I am web-scraping. The pages I am scraping have the following salient elements:
<div class='parent'>
<span class='title'>
<a>THIS IS THE TITLE</a>
</span>
<div class='copy'>
<p>THIS IS THE COPY</p>
</div>
</div>
My objective is to pull the text nodes from 'title' and 'copy', grouped by their parent div. In the above example, I should like to retrieve a tuple ('THIS IS THE TITLE', 'THIS IS THE COPY')
Below is my code
## 'tree' is the ElementTree of the document I've just pulled
xpath = "//div[@class='parent']"
filtered_html = tree.xpath(xpath)
arr = []
for i in filtered_html:
title_filter = "//span[@class='author']/a/text()" # xpath for title text
copy_filter = "//div[@class='copy']/p/text()" # xpath for copy text
title = i.getroottree().xpath(title_filter)
copy = i.getroottree().xpath(copy_filter)
arr.append((title, copy))
I'm expecting filtered_html to be a list of n elements (which it is). I'm then trying to iterate over that list of elements and for each one, convert it to an ElementTree and retrieve the title and copy text with another xpath expression. So at each iteration, I'm expecting title to be a list of length 1, containing the title text for element i, and copy to be a corresponding list for the copy text.

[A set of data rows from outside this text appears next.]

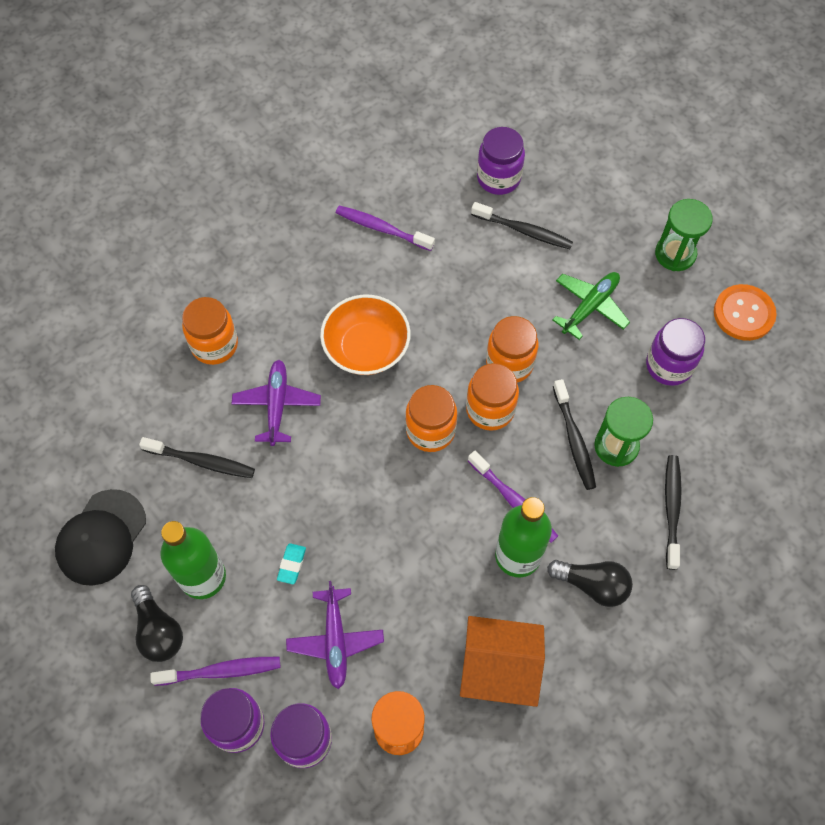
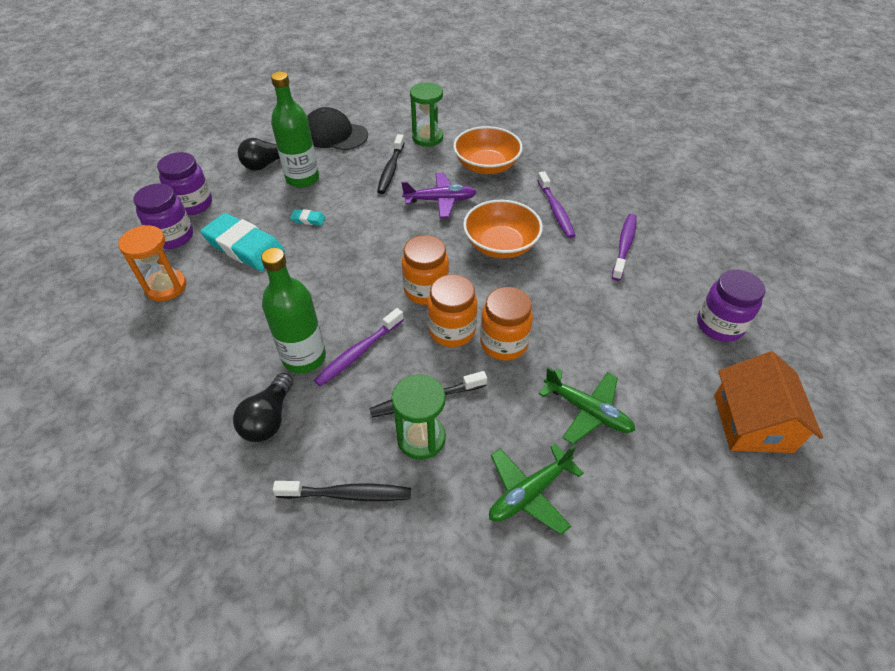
camera: 85 degrees right, 15 degrees down
(214, 345) = (486, 166): orange jar -> orange bowl
(221, 671) = (233, 193): purple toothbrush -> purple toothbrush (555, 210)
(335, 640) = (244, 247): purple plane -> turquoise eraser
(499, 668) = (201, 348): orange house -> orange house (752, 423)
(524, 231) = (663, 349): black toothbrush -> none
(669, 365) = (529, 493): purple jar -> green plane
(675, 254) = (689, 501): green hourglass -> green hourglass (427, 138)
(743, 313) = (625, 589): orange button -> none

What I end up with: at every iteration, title is a list of length n containing all elements in the document matching the title_filter xpath expression, and copy is a corresponding list of length n for the copy text.
I'm sure that by now, anyone who knows what they're doing with xpath and etree can recognise I'm doing something horrible and mistaken and stupid. If so, can they please tell me how I should be doing this instead?